The process of translating a protein as it is inserted into the translocon is called cotranslational translocation. There is a good reason why proteins destined for the inner membrane are cotranslated with their insertion into the translocon in the membrane while proteins targeted by the SecB pathway can first be translated in their entirety and then inserted into the translocon. Inner membrane proteins are much more hydrophobic than exported proteins and would form an insoluble aggregate in the aqueous cytoplasm if they were translated in their entirety before being transported into the membrane (see Lee and Bernstein, Suggested Reading).

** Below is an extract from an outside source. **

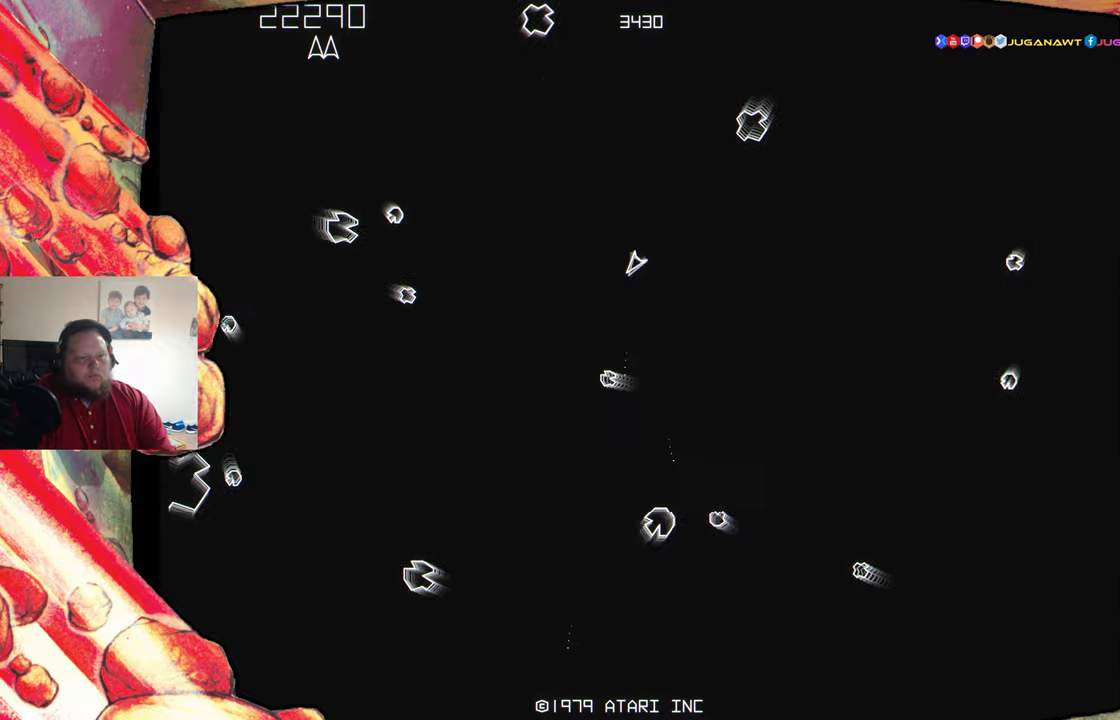
{"buttons": ["X", "DPAD_RIGHT"], "events": [[34, "DPAD_RIGHT", "up"], [150, "DPAD_RIGHT", "down"], [300, "X", "up"], [384, "X", "down"]]}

What happens after an inner membrane protein enters the SecYEG channel is less clear. The transmembrane domains of the protein must escape the SecYEG channel and enter the surrounding membrane, while the periplasmic and cytoplasmic domains must stay in the correct compartments. Presumably, the SecYEG channel has a lateral gate that opens and allows the transmembrane domains of the protein to escape into the membrane. Another inner membrane protein called YidC might help in this process ( Figure 2.38C) (see Xie and Dalbey, Suggested Reading). YidC seems to be required for the lateral escape of some proteins but not others. Some inner membrane proteins bypass SecYEG altogether and require only YidC to enter the inner membrane.

Archaea and eukaryotes do not have SecB or SecA and use the SRP system to translocate all exported proteins. Although they lack SecA, they may have other systems that help direct already translated proteins to the translocon. The translocon itself was first discovered in eukaryotes and is composed of three proteins that form similar structures in all three kingdoms of life. The amino acid sequences of the SecY and SecE subunits are similar in all three kingdoms; only the sequence of the third subunit (SecG in bacteria) is very different in eukaryotes and archaea, where it may have different functions. While eukaryotes have other such channels, the translocase, which helps transported proteins to enter the endoplasmic reticulum of eukaryotic cells, is the one most similar to the SecYEG channel of bacteria.

The SRP system was also first described in eukaryotes, where it is much larger, consisting of a 300-nucleotide RNA and eight proteins, six in the SRP and two in the docking protein, called the SRP receptor. However, some of the proteins in eukaryotes are very similar to those in bacteria, such as the 54-kDa SRP protein in eukaryotes, which is similar to the Ffh protein in the SRP of bacteria. The SRP system of eukaryotes targets both membrane and presecretory proteins to the endoplasmic reticulum.

Only proteins that have not yet folded and so are still long, flexible polypeptides can be transported by the narrow SecYEG channel. Once folded into their final three-dimensional structure, proteins are much too wide to fit through the channel. However, some proteins must fold in the cytoplasm before they can be transported. These include membrane proteins that contain redox factors, such as molybdopterin and FeS clusters, which are synthesized in the cytoplasm and can be inserted into the protein only after it has been folded. Other examples of proteins that are transported after they are folded are some heterodimers in which only one member has a signal sequence, so the other partner would be left behind if the signal sequencecontaining polypeptide is transported before the two polypeptides have combined and folded. Folded proteins and complexes are transported by the Tat system.

The Tat system of E. coli has three subunits, TatA, TatB, and TatC, while that of B. subtilis has only two, with TatA and TatB seemingly combined into one larger subunit. In E. coli , TatB and TatC bind the signal peptide on the protein to be transported and then recruit TatA, which forms the channel in the membranes. In this way, the channel may form only when there is a protein to be transported. Unlike the Sec translocon, which uses both the energy of ATP cleavage by SecA and the proton motor force to drive the protein through the channel, the Tat system may use only the latter.